▶ [ACTION ITEM]: Work through the data below and copy out every line where "skillicons" is found.

▶ [ENTRIES SHOWN]:
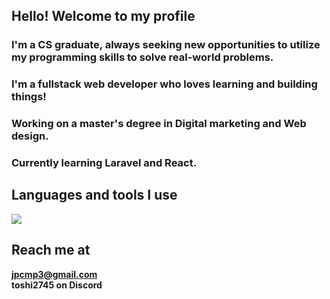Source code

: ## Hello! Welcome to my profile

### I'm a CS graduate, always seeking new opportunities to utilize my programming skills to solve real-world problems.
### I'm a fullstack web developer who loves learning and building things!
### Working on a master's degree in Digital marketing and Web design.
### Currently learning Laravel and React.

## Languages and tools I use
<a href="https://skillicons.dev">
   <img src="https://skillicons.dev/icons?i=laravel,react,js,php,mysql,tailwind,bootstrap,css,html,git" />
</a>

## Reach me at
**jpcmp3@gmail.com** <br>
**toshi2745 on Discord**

▶ [SOLUTION]:
<a href="https://skillicons.dev">
   <img src="https://skillicons.dev/icons?i=laravel,react,js,php,mysql,tailwind,bootstrap,css,html,git" />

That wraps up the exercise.